Further witnesses described visceral experiences when questioned how they knew cellmates in the detainment camps were taken by guards to be gang raped after dark. Qelbinur Sidik could “hear the screams”. Zumret Dawut could “see the guilt”, and “sense when they were taken and wouldn’t come back”. Omir Bekali stopped to think, “are they human?”, while hanging upside down and tortured with thin wire.

The tribunal’s legal counsel verified case details using government documents and legal papers. They had to ask necessary but disconcerting questions to establish the facts.

Expert evidence

These testimonies correlate with evidence collected by social anthropologists on China’s camp system. They are familiar to researchers of Uyghur and Kazakh claims of settler-colonialism and genocide.

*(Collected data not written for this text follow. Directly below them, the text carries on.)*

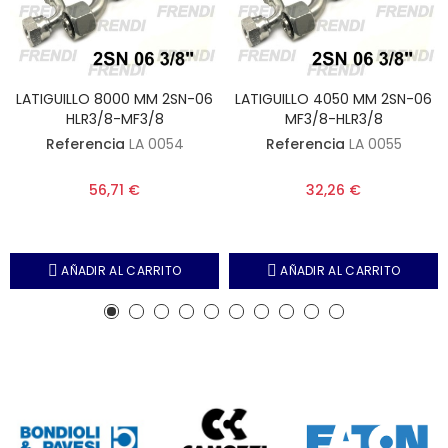
LATIGUILLO 8000 MM 2SN-06
LATIGUILLO 4050 MM 2SN-06
HLR3/8-MF3/8
MF3/8-HLR3/8
Referencia
LA 0054
Referencia
LA 0055
56,71 €
32,26 €
AÑADIR AL CARRITO
AÑADIR AL CARRITO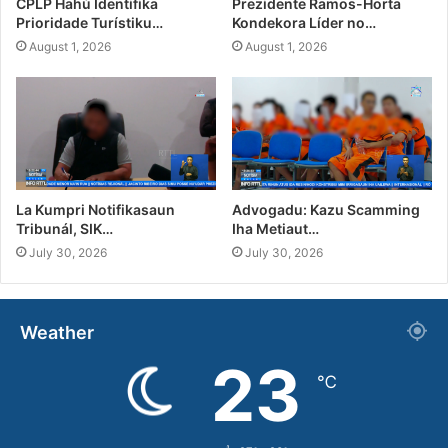
CPLP Hahú Identifika
Prezidente Ramos-Horta
Prioridade Turístiku…
Kondekora Líder no…
August 1, 2026
August 1, 2026
La Kumpri Notifikasaun
Advogadu: Kazu Scamming
Tribunál, SIK…
Iha Metiaut…
July 30, 2026
July 30, 2026
Weather
23
℃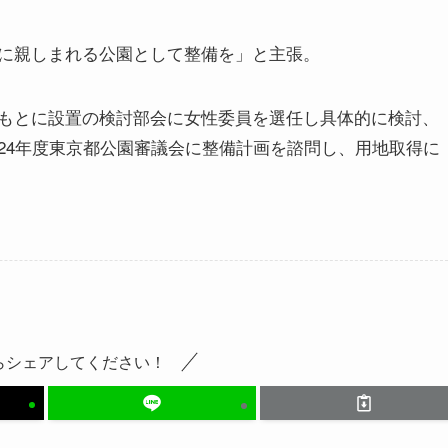
に親しまれる公園として整備を」と主張。
もとに設置の検討部会に女性委員を選任し具体的に検討、
24年度東京都公園審議会に整備計画を諮問し、用地取得に
らシェアしてください！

China symbolically sanctioned several academics and vocal politicians ahead of the tribunal’s first hearing. Nevertheless, the UK’s leading experts on the region (and myself) presented a co-authored report to the tribunal, entitled State Violence in Xinjiang.

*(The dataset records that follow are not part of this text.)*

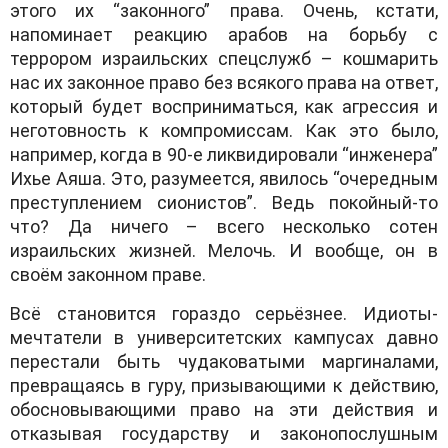
этого их “законного” права. Очень, кстати,
напоминает реакцию арабов на борьбу с
террором израильских спецслужб – кошмарить
нас их законное право без всякого права на ответ,
который будет восприниматься, как агрессия и
неготовность к компромиссам. Как это было,
например, когда в 90-е ликвидировали “инженера”
Ихье Аяша. Это, разумеется, явилось “очередным
преступлением сионистов”. Ведь покойный-то
что? Да ничего – всего несколько сотен
израильских жизней. Мелочь. И вообще, он в
своём законном праве.
Всё становится гораздо серьёзнее. Идиоты-
мечтатели в университетских кампусах давно
перестали быть чудаковатыми маргиналами,
превращаясь в гуру, призывающими к действию,
обосновывающими право на эти действия и
отказывая государству и законопослушным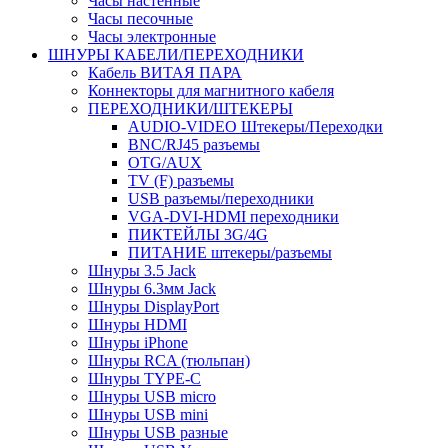
Часы настенные
Часы песочные
Часы электронные
ШНУРЫ КАБЕЛИ/ПЕРЕХОДНИКИ
Кабель ВИТАЯ ПАРА
Коннекторы для магнитного кабеля
ПЕРЕХОДНИКИ/ШТЕКЕРЫ
AUDIO-VIDEO Штекеры/Переходки
BNC/RJ45 разъемы
OTG/AUX
TV (F) разъемы
USB разъемы/переходники
VGA-DVI-HDMI переходники
ПИКТЕЙЛЫ 3G/4G
ПИТАНИЕ штекеры/разъемы
Шнуры 3.5 Jack
Шнуры 6.3мм Jack
Шнуры DisplayPort
Шнуры HDMI
Шнуры iPhone
Шнуры RCA (тюльпан)
Шнуры TYPE-C
Шнуры USB micro
Шнуры USB mini
Шнуры USB разные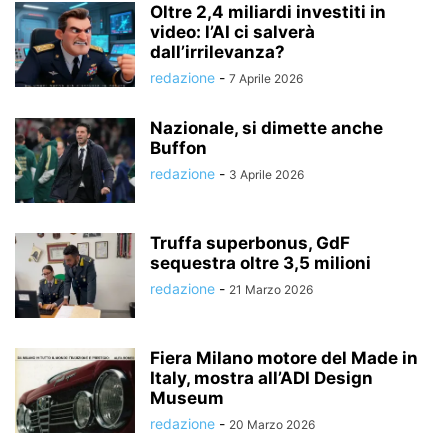
Oltre 2,4 miliardi investiti in
video: l’AI ci salverà
dall’irrilevanza?
redazione
-
7 Aprile 2026
Nazionale, si dimette anche
Buffon
redazione
-
3 Aprile 2026
Truffa superbonus, GdF
sequestra oltre 3,5 milioni
redazione
-
21 Marzo 2026
Fiera Milano motore del Made in
Italy, mostra all’ADI Design
Museum
redazione
-
20 Marzo 2026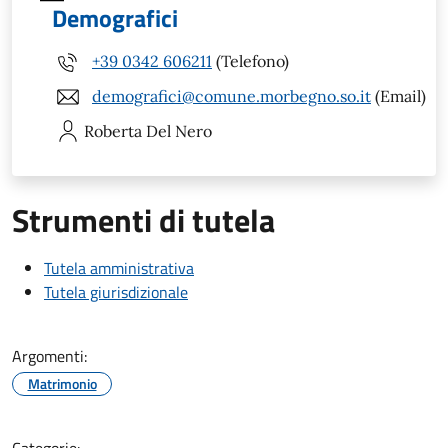
Demografici
+39 0342 606211
(Telefono)
demografici@comune.morbegno.so.it
(Email)
Roberta
Del Nero
Strumenti di tutela
Tutela amministrativa
Tutela giurisdizionale
Argomenti:
Matrimonio
Categorie: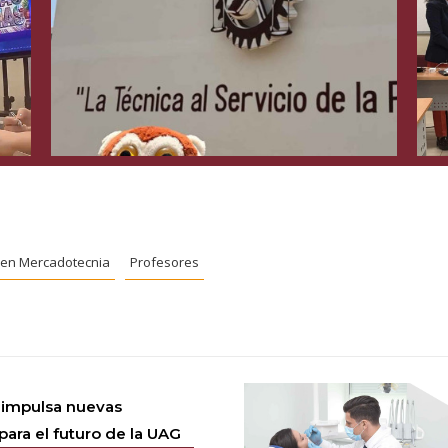
. en Mercadotecnia
Profesores
 impulsa nuevas
para el futuro de la UAG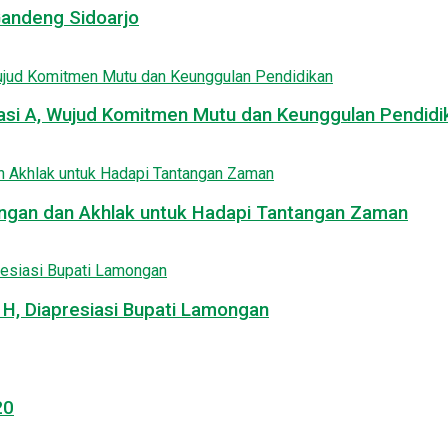
Gandeng Sidoarjo
asi A, Wujud Komitmen Mutu dan Keunggulan Pendidi
uangan dan Akhlak untuk Hadapi Tantangan Zaman
, Diapresiasi Bupati Lamongan
20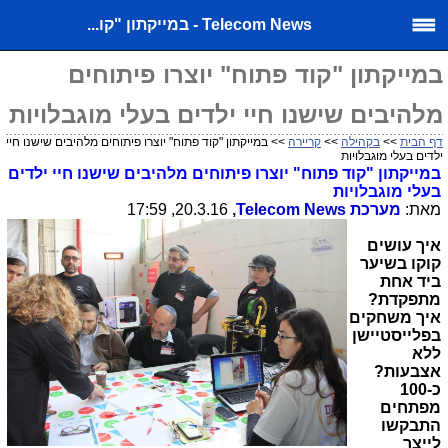
Telecom News - במייקתון "קו...
במייקתון "קוד פתוח" יוצרו פיתוחים
מלהיבים שישנו חיי ילדים בעלי מוגבלויות
דף הבית
>>
בקהילה
>>
קריירה
>> במייקתון "קוד פתוח" יוצרו פיתוחים מלהיבים שישנו חיי
ילדים בעלי מוגבלויות
במייקתון "קוד פתוח" יוצרו פיתוחים מלהיבים שישנו חיי ילדים
בעלי מוגבלויות
מאת:
מערכת
Telecom News
,
20.3.16, 17:59
איך עושים
קוקו בשיער
ביד אחת
מתפקדת?
איך משחקים
בפלייסטיישן
ללא
אצבעות?
כ-100
מפתחים
התבקשו
לייצר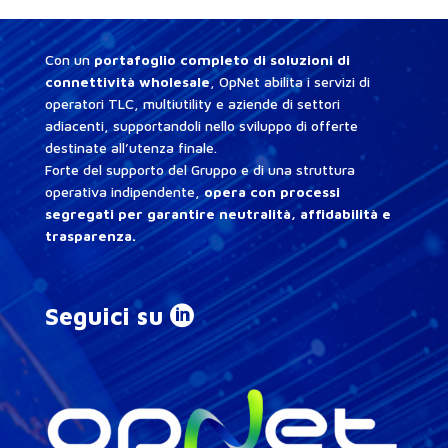
Con un
portafoglio completo di soluzioni di
connettività wholesale
, OpNet abilita i servizi di
operatori TLC, multiutility e aziende di settori
adiacenti, supportandoli nello sviluppo di offerte
destinate all’utenza finale.
Forte del supporto del Gruppo e di una struttura
operativa indipendente,
opera con processi
segregati per garantire neutralità, affidabilità e
trasparenza.
Seguici su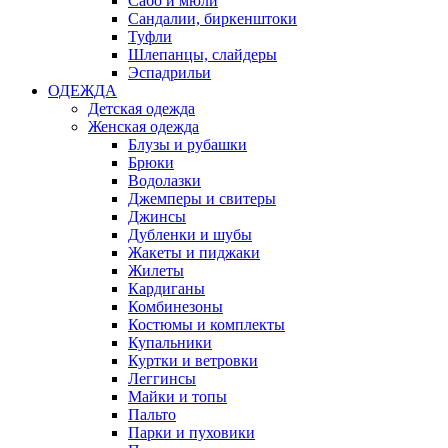
Сабо и мюли
Сандалии, биркенштоки
Туфли
Шлепанцы, слайдеры
Эспадрильи
ОДЕЖДА
Детская одежда
Женская одежда
Блузы и рубашки
Брюки
Водолазки
Джемперы и свитеры
Джинсы
Дубленки и шубы
Жакеты и пиджаки
Жилеты
Кардиганы
Комбинезоны
Костюмы и комплекты
Купальники
Куртки и ветровки
Леггинсы
Майки и топы
Пальто
Парки и пуховики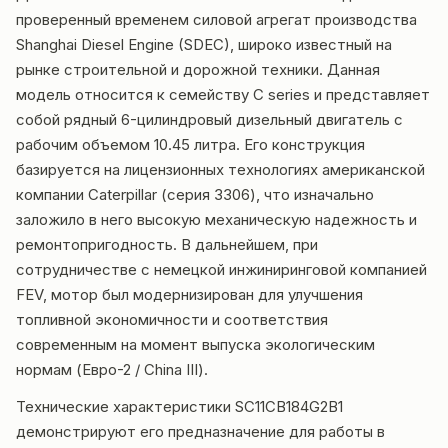
проверенный временем силовой агрегат производства
Shanghai Diesel Engine (SDEC), широко известный на
рынке строительной и дорожной техники. Данная
модель относится к семейству C series и представляет
собой рядный 6-цилиндровый дизельный двигатель с
рабочим объемом 10.45 литра. Его конструкция
базируется на лицензионных технологиях американской
компании Caterpillar (серия 3306), что изначально
заложило в него высокую механическую надежность и
ремонтопригодность. В дальнейшем, при
сотрудничестве с немецкой инжиниринговой компанией
FEV, мотор был модернизирован для улучшения
топливной экономичности и соответствия
современным на момент выпуска экологическим
нормам (Евро-2 / China III).
Технические характеристики SC11CB184G2B1
демонстрируют его предназначение для работы в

Our findings show that since 2017, the Chinese state has implemented planned, systematic, and co-ordinated practices of forced labour, child-separation, coercive birth controls, sexual violence, and repression of religion and culture. Together, these practices prevent intergenerational transmission of Uyghur identities. The key findings correspond with those of NGOs, international thinktanks, and legal bodies.

A demolished mosque in the Old Town of Kashgar in Xinjiang.
A demolished mosque in the Old Town of Kashgar in Xinjiang. ERIC LAFFORGUE / Alamy Stock Photo

Chinese president Xi Jinping’s assimilation policies of “fusion” and “Sinicisation” are intended to solve what the party-state terms China’s “ethnic problem”. They have interned over one million Turkic-speaking Muslims in “re-education” camps, where they experience forced labour and sexual violence and children are separated from their parents. Outside the camps, Uyghurs live under hi-tech surveillance and endure psychological trauma.

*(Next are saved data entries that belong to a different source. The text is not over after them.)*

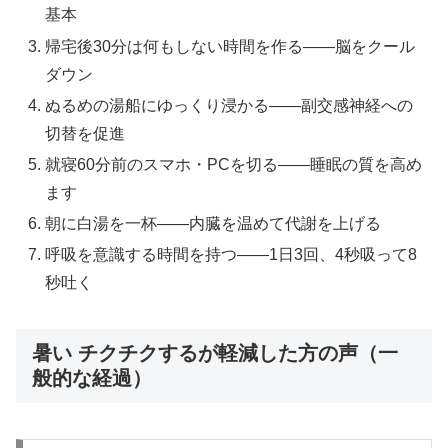
基本
帰宅後30分は何もしない時間を作る——脳をクール
ダウン
ぬるめの湯船にゆっくり浸かる——副交感神経への
切替を促進
就寝60分前のスマホ・PCを切る——睡眠の質を高め
ます
朝に白湯を一杯——内臓を温めて代謝を上げる
呼吸を意識する時間を持つ——1日3回、4秒吸って8
秒吐く
暑い チクチクするが軽減した方の声（一
般的な経過）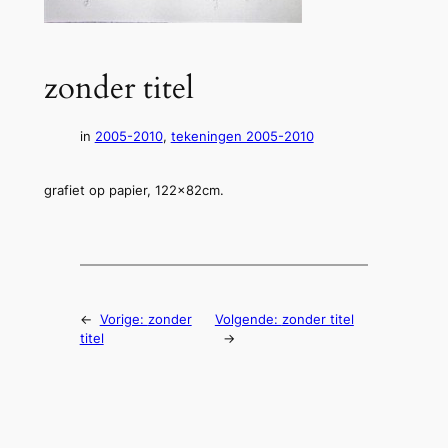
zonder titel
in
2005-2010
, 
tekeningen 2005-2010
grafiet op papier, 122x82cm.
←
Vorige:
zonder
Volgende:
zonder titel
titel
→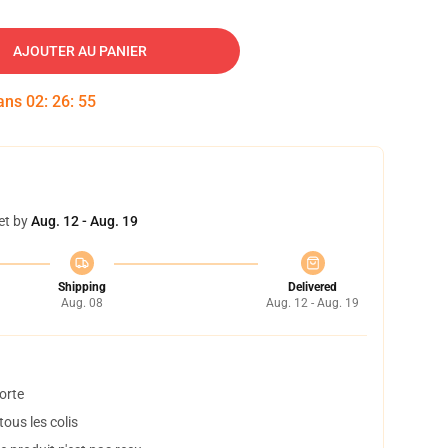
AJOUTER AU PANIER
dans
02
:
26
:
54
et by
Aug. 12 - Aug. 19
Shipping
Delivered
Aug. 08
Aug. 12 - Aug. 19
orte
ous les colis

Social anthropologists and political scientists have analysed how Uyghur history narratives are prosecuted by the Chinese state as terrorism. Their research has shown how Uyghur language was gradually removed from public life and religion had to be practised in private. Uyghur speech has been conflated with armed resistance and Uyghur identities treated as security threats. Scholars concluded these policies created mass discontent and exacerbated cycles of Han-Uyghur violence.

Genocidal processes

To date, there has been limited open debate on how the genocide term applies to Uyghur experiences. The human rights scholar Rafael Lemkin originally defined genocide in 1944 as “a coordinated plan of different actions aiming at the destruction of essential foundations of the life of national groups, with the aim of annihilating the groups themselves”.

In international law today, genocide does not refer to the complete elimination of a group. Genocide theorists tend to define genocide as planned social destruction, not physical annihilation.

As Nice made duly clear in the tribunal’s detailed judgement of crimes against humanity and genocide, the latter ruling was in respect of the UN Genocide Convention article 2D “imposing measures to prevent births within the group”. He noted that genocide in law remains broader than its misconception as mass killings.

Research interviews in Xinjiang are conducted anonymously to protect people’s safety. But since the emergence of the internment camps, Uyghurs have increasingly spoken publicly in desperation and in hope of seeing family. As Nyrola Elimä explained to me in an interview: “While the world debates a word, we are dying”.

In his verdict, Nice reminded observers that universal rights are matched by personal duties. “It can never be right to look away,” he said. The judgement will vindicate Uyghurs’ and Kazakhs’ long-term experiences of state violence.

In response, a UN spokesperson noted “similarly identified patterns” and that the tribunal has “brought to light more information that is deeply disturbing”. The question now is, who will act?